Exercise goal: Copy the lines below word for word, leaving out the pictures.

Material for the task:

-.-.-

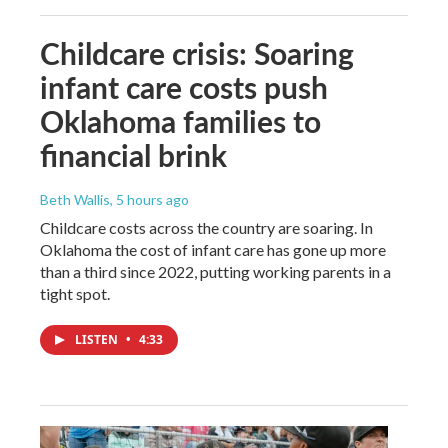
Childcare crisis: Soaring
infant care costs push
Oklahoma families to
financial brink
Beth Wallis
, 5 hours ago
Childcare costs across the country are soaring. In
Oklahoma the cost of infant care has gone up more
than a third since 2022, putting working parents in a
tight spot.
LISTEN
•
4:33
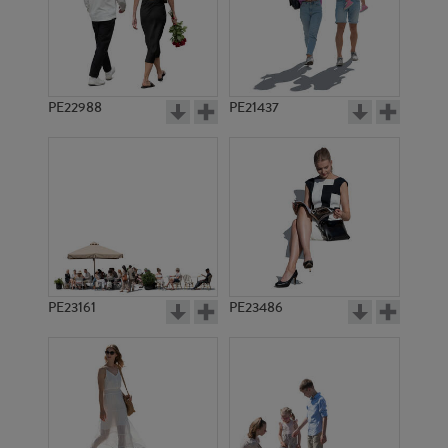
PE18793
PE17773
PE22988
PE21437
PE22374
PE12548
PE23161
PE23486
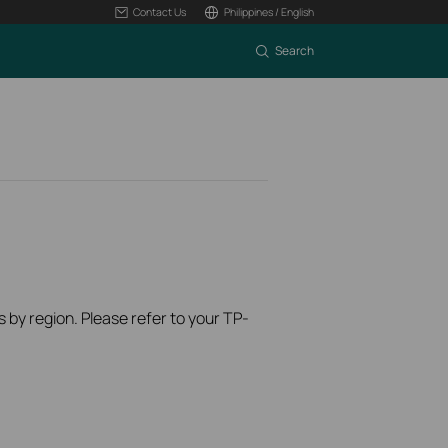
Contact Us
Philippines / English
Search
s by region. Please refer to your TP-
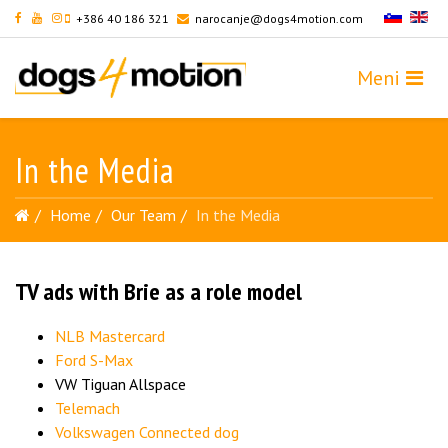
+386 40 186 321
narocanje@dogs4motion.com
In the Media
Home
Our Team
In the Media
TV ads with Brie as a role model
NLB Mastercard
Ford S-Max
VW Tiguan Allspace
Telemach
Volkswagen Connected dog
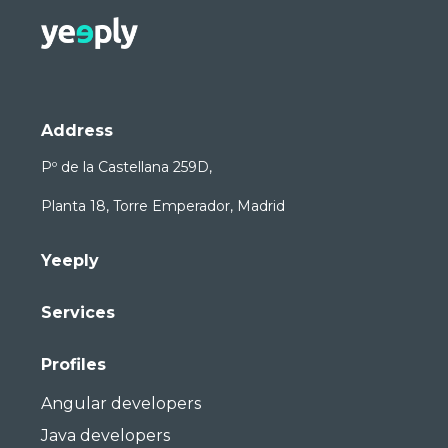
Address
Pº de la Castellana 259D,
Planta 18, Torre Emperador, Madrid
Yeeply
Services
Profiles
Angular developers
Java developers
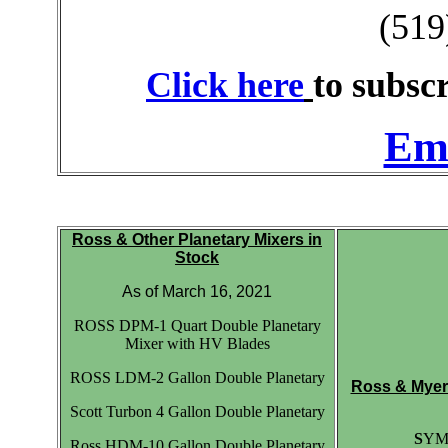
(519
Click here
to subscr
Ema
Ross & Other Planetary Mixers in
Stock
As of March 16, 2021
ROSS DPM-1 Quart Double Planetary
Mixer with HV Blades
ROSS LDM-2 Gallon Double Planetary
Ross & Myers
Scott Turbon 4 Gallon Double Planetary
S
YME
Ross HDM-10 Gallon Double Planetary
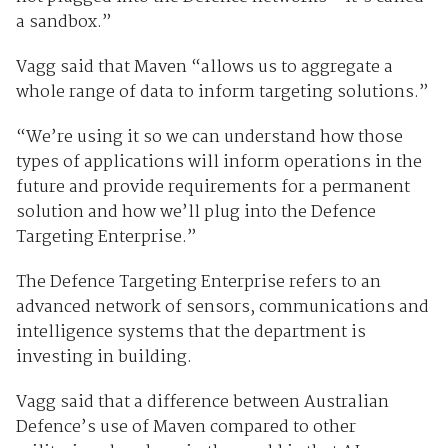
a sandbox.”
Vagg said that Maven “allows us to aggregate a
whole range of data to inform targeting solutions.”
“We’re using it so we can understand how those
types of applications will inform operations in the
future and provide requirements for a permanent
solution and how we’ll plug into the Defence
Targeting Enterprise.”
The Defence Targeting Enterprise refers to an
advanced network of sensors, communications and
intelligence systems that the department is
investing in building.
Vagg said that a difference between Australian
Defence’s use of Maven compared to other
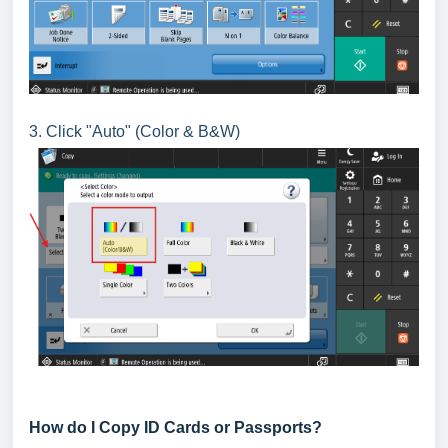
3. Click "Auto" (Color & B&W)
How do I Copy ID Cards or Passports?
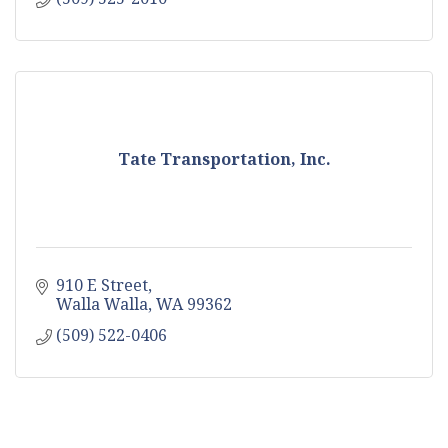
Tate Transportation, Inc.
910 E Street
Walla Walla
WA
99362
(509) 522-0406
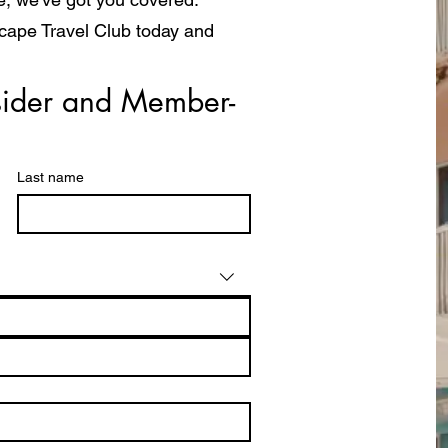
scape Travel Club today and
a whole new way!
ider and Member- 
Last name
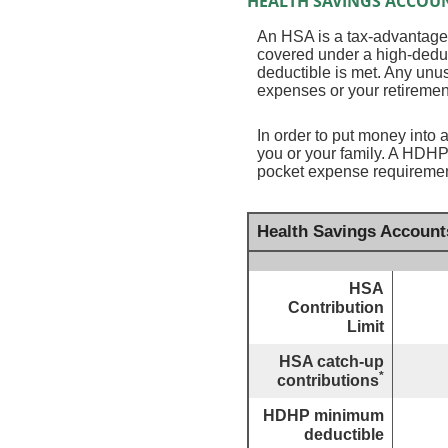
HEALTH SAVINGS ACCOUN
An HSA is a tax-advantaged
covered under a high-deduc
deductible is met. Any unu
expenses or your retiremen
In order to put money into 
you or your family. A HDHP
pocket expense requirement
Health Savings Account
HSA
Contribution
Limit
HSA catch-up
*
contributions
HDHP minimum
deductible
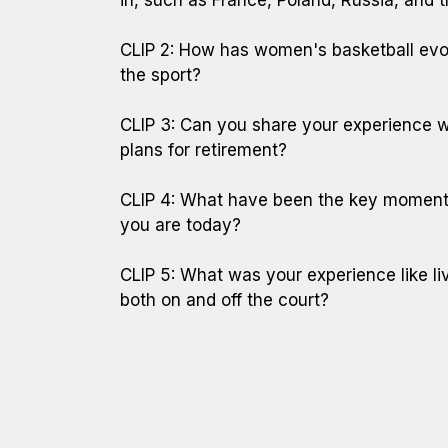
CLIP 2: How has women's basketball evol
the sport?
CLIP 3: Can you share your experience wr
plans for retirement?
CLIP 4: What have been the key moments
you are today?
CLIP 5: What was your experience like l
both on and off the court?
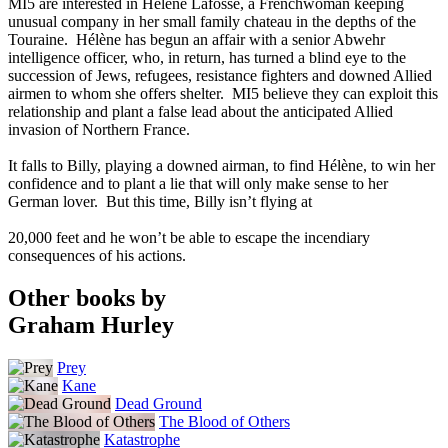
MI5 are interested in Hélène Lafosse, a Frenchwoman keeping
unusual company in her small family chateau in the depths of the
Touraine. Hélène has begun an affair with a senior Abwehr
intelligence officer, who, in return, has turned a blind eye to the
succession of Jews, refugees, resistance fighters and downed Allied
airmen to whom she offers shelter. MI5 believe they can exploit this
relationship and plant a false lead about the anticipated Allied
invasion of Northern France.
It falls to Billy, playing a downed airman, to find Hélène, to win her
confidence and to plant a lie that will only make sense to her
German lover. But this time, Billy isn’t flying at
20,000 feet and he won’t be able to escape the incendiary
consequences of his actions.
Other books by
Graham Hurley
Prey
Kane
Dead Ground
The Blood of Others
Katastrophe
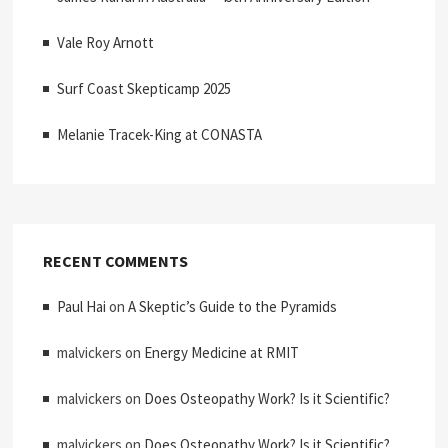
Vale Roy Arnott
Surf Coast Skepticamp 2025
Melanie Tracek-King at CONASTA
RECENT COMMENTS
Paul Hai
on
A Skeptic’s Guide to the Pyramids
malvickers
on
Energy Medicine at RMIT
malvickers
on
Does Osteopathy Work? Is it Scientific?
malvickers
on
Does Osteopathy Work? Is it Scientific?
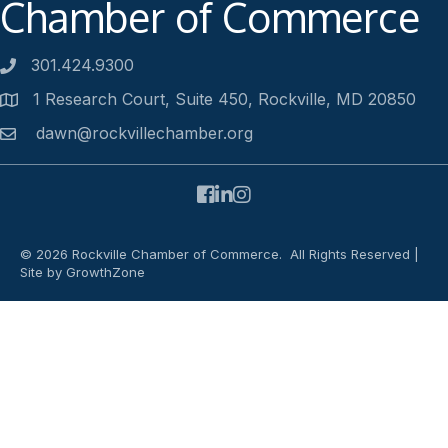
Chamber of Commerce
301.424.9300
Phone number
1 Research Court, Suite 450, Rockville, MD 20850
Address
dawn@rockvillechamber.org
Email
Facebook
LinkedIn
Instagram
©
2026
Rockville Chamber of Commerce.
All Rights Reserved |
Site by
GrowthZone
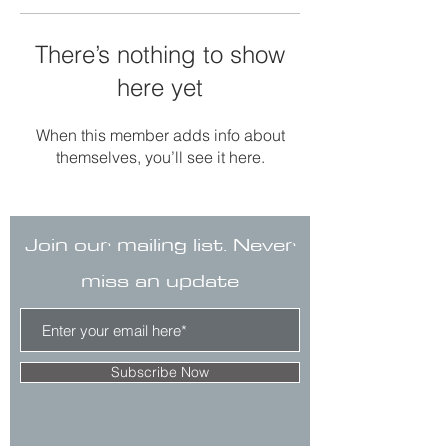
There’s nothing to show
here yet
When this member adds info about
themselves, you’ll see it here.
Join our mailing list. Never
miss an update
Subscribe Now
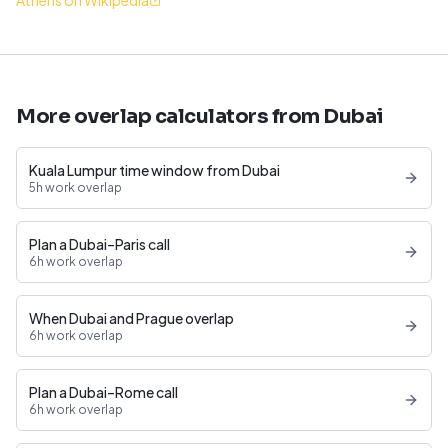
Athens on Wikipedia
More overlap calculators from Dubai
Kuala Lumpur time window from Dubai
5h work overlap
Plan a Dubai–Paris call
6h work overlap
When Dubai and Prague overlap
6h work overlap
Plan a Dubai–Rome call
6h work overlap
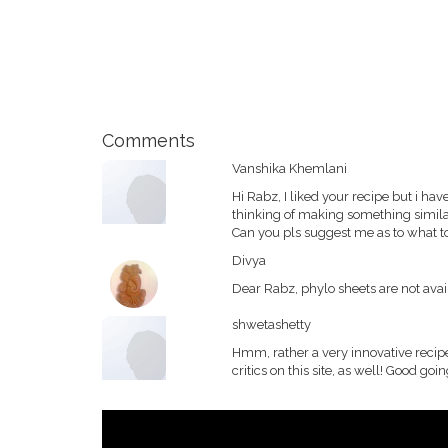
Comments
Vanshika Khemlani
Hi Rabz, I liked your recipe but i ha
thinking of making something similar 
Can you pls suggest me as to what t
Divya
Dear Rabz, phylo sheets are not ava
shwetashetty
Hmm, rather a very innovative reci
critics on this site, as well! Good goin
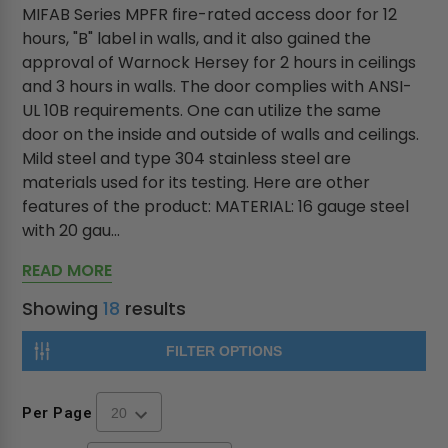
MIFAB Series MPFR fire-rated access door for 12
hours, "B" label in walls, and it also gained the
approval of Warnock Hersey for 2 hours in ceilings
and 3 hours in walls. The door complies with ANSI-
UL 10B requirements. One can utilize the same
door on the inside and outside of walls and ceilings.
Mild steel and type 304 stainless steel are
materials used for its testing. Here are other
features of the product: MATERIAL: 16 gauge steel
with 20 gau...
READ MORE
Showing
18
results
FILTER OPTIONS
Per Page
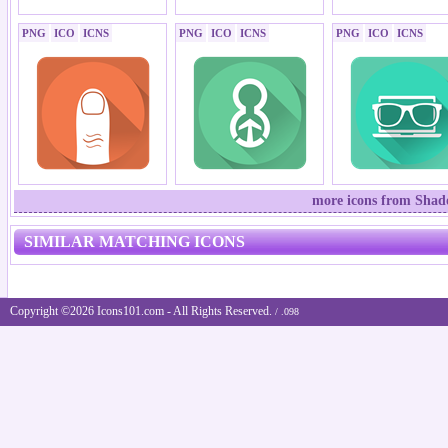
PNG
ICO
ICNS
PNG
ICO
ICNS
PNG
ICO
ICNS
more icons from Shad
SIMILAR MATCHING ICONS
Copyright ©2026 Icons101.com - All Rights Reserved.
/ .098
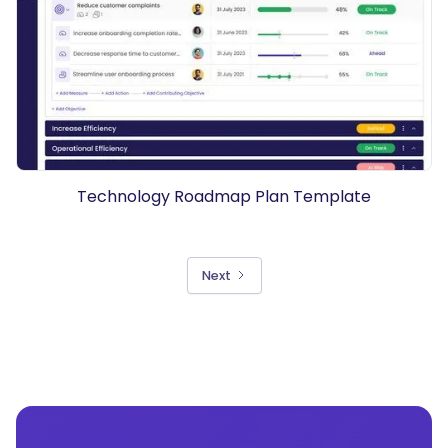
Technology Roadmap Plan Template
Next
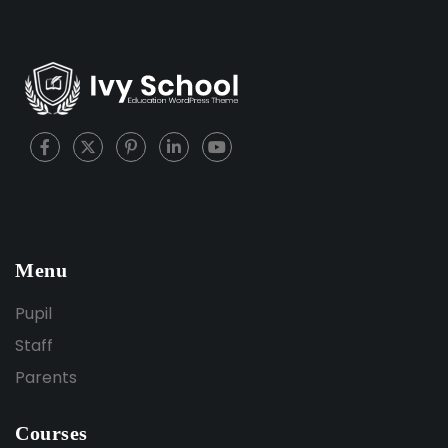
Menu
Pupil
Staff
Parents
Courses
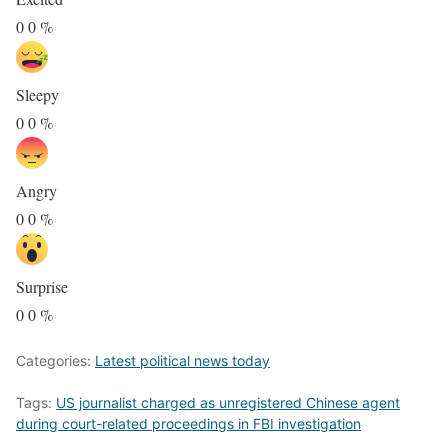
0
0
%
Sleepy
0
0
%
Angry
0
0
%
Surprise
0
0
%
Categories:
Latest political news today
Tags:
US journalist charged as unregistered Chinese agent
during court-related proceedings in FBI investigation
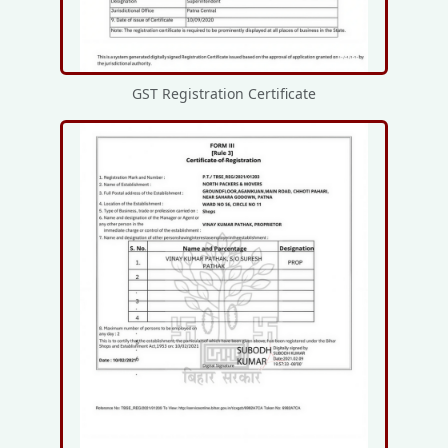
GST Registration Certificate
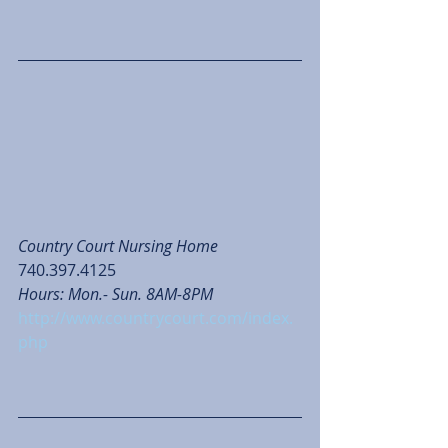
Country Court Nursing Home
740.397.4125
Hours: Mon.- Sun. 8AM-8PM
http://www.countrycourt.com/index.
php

-.-.-

Exercise answer:
Childcare crisis: Soaring
infant care costs push
Oklahoma families to
financial brink
Beth Wallis
, 5 hours ago
Childcare costs across the country are soaring. In
Oklahoma the cost of infant care has gone up more
than a third since 2022, putting working parents in a
tight spot.
LISTEN
•
4:33
PE18793
PE17773
PE22988
PE21437
PE22374
PE12548
PE23161
PE23486
Contact Us
Philippines / English
Search
s by region. Please refer to your TP-
+386 40 186 321
narocanje@dogs4motion.com
In the Media
Home
Our Team
In the Media
TV ads with Brie as a role model
NLB Mastercard
Ford S-Max
VW Tiguan Allspace
Telemach
Volkswagen Connected dog
Address
Pº de la Castellana 259D,
Planta 18, Torre Emperador, Madrid
Yeeply
Services
Profiles
Angular developers
Java developers
(519
Click here
to subscr
Ema
Ross & Other Planetary Mixers in
Stock
As of March 16, 2021
ROSS DPM-1 Quart Double Planetary
Mixer with HV Blades
ROSS LDM-2 Gallon Double Planetary
Ross & Myers
Scott Turbon 4 Gallon Double Planetary
S
YME
Ross HDM-10 Gallon Double Planetary
a sandbox.”
Vagg said that Maven “allows us to aggregate a
whole range of data to inform targeting solutions.”
“We’re using it so we can understand how those
types of applications will inform operations in the
future and provide requirements for a permanent
solution and how we’ll plug into the Defence
Targeting Enterprise.”
The Defence Targeting Enterprise refers to an
advanced network of sensors, communications and
intelligence systems that the department is
investing in building.
Vagg said that a difference between Australian
Defence’s use of Maven compared to other
3. Click "Auto" (Color & B&W)
How do I Copy ID Cards or Passports?
Tate Transportation, Inc.
910 E Street
Walla Walla
WA
99362
(509) 522-0406
scape Travel Club today and
a whole new way!
ider and Member- 
Last name
HEALTH SAVINGS ACCOUN
An HSA is a tax-advantaged
covered under a high-deduc
deductible is met. Any unu
expenses or your retiremen
In order to put money into 
you or your family. A HDHP
pocket expense requirement
Health Savings Account
HSA
Contribution
Limit
HSA catch-up
*
contributions
HDHP minimum
deductible
CLIP 2: How has women's basketball evol
the sport?
CLIP 3: Can you share your experience wr
plans for retirement?
CLIP 4: What have been the key moments
you are today?
CLIP 5: What was your experience like l
both on and off the court?
MI5 are interested in Hélène Lafosse, a Frenchwoman keeping
unusual company in her small family chateau in the depths of the
Touraine. Hélène has begun an affair with a senior Abwehr
intelligence officer, who, in return, has turned a blind eye to the
succession of Jews, refugees, resistance fighters and downed Allied
airmen to whom she offers shelter. MI5 believe they can exploit this
relationship and plant a false lead about the anticipated Allied
invasion of Northern France.
It falls to Billy, playing a downed airman, to find Hélène, to win her
confidence and to plant a lie that will only make sense to her
German lover. But this time, Billy isn’t flying at
20,000 feet and he won’t be able to escape the incendiary
consequences of his actions.
Other books by
Graham Hurley
Prey
Kane
Dead Ground
The Blood of Others
Katastrophe
Vale Roy Arnott
Surf Coast Skepticamp 2025
Melanie Tracek-King at CONASTA
RECENT COMMENTS
Paul Hai
on
A Skeptic’s Guide to the Pyramids
malvickers
on
Energy Medicine at RMIT
malvickers
on
Does Osteopathy Work? Is it Scientific?
malvickers
on
Does Osteopathy Work? Is it Scientific?
Chamber of Commerce
301.424.9300
Phone number
1 Research Court, Suite 450, Rockville, MD 20850
Address
dawn@rockvillechamber.org
Email
Facebook
LinkedIn
Instagram
©
2026
Rockville Chamber of Commerce.
All Rights Reserved |
Site by
GrowthZone
There’s nothing to show
here yet
When this member adds info about
themselves, you’ll see it here.
Join our mailing list. Never
miss an update
Subscribe Now
Athens on Wikipedia
More overlap calculators from Dubai
Kuala Lumpur time window from Dubai
5h work overlap
Plan a Dubai–Paris call
6h work overlap
When Dubai and Prague overlap
6h work overlap
Plan a Dubai–Rome call
6h work overlap
Comments
Vanshika Khemlani
Hi Rabz, I liked your recipe but i ha
thinking of making something similar 
Can you pls suggest me as to what t
Divya
Dear Rabz, phylo sheets are not ava
shwetashetty
Hmm, rather a very innovative reci
critics on this site, as well! Good goin
MIFAB Series MPFR fire-rated access door for 12
hours, "B" label in walls, and it also gained the
approval of Warnock Hersey for 2 hours in ceilings
and 3 hours in walls. The door complies with ANSI-
UL 10B requirements. One can utilize the same
door on the inside and outside of walls and ceilings.
Mild steel and type 304 stainless steel are
materials used for its testing. Here are other
features of the product: MATERIAL: 16 gauge steel
with 20 gau...
READ MORE
Showing
18
results
FILTER OPTIONS
Per Page
PNG
ICO
ICNS
PNG
ICO
ICNS
PNG
ICO
ICNS
more icons from Shad
SIMILAR MATCHING ICONS
Copyright ©2026 Icons101.com - All Rights Reserved.
/ .098
Technology Roadmap Plan Template
Next
Menu
Pupil
Staff
Parents
Courses
0
0
%
Sleepy
0
0
%
Angry
0
0
%
Surprise
0
0
%
Categories:
Latest political news today
Tags:
US journalist charged as unregistered Chinese agent
during court-related proceedings in FBI investigation
GST Registration Certificate
Country Court Nursing Home
740.397.4125
Hours: Mon.- Sun. 8AM-8PM
http://www.countrycourt.com/index.
php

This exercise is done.